Tomb of Horus Hotepsekhemwi


The subterranean structure believed to be the oldest 2nd Dynasty royal tomb at Saqqara is located at what is now called the Unas cemetery. Part of its galleries are even located underneath the Unas Pyramid and it is surprising that 5th Dynasty tomb-builders did not accidentally stumble upon it.

Rough map of the substructure of Hotepsekhemwi's tomb at Saqqara.

Rough map of the substructure of Horus Hotepsekhemwi’s tomb at Saqqara.
Source: Stadelmann, Oberbauten der Königsgräber der 2. Dynastie in Sakkara, BdE 97/2 p. 297.

Seal impressions found inside the structure and showing the Horus names of Hotepsekhemwi and his successor Nebre can mean one of two things:

  • either the tomb was built for and used by Hotepsekhemwi and Nebre left his seal impressions when he buried his predecessor, and brought the required funerary offerings
  • or it was intended for Hotepsekhemwi but it was usurped by Nebre.

The latter of these two possibilities appears to be the least likely, so it is in general agreed that this tomb belonged to Hotepsekhemwi.

With its north-south axis spanning a length of approximately 120 metres and its width of about 50 metres, it is also unlikely that the tomb was created for a non-royal person: the largest non-royal tombs of the Early Dynastic Period or the Old Kingdom are considerably smaller. And contrary to the Archaic Tombs in Saqqara-North, no private names appear to have been found in this tomb.

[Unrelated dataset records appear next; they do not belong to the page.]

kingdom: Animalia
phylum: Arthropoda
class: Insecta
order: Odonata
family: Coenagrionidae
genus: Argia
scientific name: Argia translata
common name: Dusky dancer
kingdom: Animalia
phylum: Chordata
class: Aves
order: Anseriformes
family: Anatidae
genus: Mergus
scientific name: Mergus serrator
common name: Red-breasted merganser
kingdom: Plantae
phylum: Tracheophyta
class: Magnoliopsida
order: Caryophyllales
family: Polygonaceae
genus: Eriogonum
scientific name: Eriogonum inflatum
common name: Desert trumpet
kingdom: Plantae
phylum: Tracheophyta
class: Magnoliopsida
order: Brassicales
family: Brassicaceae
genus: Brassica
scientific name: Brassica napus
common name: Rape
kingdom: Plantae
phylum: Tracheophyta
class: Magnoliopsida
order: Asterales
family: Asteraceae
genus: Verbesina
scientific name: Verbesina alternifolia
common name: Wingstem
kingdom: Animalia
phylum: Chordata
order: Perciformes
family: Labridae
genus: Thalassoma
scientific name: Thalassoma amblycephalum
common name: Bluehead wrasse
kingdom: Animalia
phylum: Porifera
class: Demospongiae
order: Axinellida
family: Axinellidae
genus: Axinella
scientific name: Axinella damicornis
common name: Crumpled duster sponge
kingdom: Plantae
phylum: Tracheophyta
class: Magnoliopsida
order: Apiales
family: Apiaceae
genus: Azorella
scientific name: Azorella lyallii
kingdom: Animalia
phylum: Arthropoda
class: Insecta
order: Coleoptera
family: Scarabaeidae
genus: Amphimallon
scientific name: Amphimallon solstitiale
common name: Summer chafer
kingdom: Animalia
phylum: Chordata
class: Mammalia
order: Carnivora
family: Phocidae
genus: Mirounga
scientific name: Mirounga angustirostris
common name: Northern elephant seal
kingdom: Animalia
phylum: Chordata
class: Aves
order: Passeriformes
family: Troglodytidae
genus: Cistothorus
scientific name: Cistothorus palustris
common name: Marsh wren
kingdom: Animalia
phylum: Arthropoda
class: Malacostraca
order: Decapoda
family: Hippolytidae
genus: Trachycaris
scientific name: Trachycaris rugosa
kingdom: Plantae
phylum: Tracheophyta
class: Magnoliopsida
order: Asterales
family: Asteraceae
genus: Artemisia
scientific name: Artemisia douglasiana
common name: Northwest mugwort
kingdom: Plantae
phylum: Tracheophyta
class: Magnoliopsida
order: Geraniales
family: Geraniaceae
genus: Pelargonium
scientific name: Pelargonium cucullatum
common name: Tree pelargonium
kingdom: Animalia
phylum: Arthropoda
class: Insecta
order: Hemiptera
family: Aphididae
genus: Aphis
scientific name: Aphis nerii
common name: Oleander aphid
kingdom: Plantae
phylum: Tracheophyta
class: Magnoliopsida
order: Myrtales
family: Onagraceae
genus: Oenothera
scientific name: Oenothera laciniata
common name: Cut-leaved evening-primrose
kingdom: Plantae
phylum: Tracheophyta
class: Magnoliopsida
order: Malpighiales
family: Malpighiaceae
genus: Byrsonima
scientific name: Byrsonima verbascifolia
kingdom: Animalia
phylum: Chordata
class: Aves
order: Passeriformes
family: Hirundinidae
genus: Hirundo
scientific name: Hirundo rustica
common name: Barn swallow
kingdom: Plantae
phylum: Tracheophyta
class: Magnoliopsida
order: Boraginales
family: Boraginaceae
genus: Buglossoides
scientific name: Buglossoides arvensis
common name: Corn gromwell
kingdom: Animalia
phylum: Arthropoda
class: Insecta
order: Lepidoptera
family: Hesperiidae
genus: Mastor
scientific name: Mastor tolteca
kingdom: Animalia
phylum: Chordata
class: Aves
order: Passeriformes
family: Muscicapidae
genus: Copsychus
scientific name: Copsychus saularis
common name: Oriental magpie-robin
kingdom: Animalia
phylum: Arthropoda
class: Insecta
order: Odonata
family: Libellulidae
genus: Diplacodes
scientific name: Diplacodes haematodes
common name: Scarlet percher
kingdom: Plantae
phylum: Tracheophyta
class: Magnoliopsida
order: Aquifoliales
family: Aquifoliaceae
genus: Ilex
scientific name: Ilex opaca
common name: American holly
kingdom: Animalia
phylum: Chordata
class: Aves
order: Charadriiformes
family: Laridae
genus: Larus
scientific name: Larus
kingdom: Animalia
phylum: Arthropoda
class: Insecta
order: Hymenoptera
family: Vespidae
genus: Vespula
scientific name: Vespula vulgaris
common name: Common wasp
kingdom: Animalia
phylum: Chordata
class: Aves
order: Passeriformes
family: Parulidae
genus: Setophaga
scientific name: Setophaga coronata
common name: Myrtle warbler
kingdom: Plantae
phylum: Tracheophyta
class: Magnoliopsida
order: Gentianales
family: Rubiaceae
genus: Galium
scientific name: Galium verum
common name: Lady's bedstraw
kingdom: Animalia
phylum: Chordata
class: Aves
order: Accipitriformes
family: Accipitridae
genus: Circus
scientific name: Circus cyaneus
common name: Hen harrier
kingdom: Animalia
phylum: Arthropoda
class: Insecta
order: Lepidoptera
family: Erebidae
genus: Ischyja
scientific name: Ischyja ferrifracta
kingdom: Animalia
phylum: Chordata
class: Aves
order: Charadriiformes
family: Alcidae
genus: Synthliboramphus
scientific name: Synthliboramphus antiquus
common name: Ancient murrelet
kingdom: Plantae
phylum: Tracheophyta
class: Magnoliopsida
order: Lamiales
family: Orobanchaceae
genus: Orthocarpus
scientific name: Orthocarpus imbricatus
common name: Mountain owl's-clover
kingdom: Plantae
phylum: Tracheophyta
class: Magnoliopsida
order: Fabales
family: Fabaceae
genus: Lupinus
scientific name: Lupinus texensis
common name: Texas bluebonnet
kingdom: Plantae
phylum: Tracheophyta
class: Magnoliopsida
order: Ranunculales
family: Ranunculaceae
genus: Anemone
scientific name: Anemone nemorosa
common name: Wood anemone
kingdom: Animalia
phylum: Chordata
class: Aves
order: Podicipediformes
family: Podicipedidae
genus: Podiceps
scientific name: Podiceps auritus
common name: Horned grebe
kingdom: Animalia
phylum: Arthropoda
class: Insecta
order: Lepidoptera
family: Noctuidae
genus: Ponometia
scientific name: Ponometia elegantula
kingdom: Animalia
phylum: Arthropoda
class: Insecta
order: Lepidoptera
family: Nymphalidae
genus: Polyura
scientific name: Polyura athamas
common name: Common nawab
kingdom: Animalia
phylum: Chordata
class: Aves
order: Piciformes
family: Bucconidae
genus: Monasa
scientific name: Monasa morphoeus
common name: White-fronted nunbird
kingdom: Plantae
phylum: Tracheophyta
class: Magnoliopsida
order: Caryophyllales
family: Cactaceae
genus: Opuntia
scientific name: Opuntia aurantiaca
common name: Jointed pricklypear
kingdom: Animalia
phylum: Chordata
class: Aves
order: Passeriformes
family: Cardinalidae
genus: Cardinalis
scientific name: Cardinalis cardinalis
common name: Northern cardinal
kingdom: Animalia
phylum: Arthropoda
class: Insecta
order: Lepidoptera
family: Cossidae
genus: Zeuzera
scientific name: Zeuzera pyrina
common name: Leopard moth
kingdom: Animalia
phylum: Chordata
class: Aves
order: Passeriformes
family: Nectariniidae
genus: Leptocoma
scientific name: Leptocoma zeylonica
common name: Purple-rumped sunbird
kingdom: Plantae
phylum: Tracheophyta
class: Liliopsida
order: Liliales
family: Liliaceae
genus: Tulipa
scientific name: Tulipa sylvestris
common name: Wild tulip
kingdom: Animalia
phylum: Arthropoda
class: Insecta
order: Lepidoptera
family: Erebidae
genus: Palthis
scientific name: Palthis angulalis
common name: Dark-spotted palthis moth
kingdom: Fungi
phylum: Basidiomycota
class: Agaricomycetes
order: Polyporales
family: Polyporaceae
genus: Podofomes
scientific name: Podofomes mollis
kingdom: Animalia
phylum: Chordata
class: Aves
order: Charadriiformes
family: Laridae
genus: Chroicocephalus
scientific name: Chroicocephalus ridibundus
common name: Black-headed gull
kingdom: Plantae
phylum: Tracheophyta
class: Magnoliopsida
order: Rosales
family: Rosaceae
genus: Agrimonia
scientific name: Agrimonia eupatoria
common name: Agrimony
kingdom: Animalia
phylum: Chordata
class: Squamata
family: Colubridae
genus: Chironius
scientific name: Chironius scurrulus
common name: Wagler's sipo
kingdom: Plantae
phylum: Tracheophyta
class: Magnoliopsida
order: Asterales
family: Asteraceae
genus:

The entrance to the tomb is located in the north, a feature that would be common to the royal tombs of the Old Kingdom. From the entrance, a long 4 metre high passage, constructed in an open trench covered with immense blocks of stone, descends deeper into the Saqqara rock. 

A couple of metres into this passage, a doorway opens upon a corridor to the west. A bit further down, a second doorway gives access to a corridor to the east. On each side of both corridors are 7 long and narrow rooms that are interpreted as magazines.

Just before the central corridor ceases to descend, a large portcullis slab, made of granite, was intended to block the further passage. After that, the corridor continues horizontally and was blocked by three more portcullises. More magazines open onto the east and the west of this corridor. After about 35 metres, the ceiling of the corridor is lowered to some 2 metres and the corridor becomes subterranean.
To the east and west of the central corridor, a maze of magazines continues to unfold, until finally, at about 110 metres from the entrance, the burial chamber was found ... empty.

Entrance to the tomb of Hotepsekhemwi at Saqqara.

Entrance to the tomb of Hotepsekhemwi at Saqqara

If this tomb ever had a superstructure, nothing remains of it. But it is very likely that the superstructure was removed for the construction of the pyramid and mortuary tomb of Unas, some 500 years later, if they even survived that long.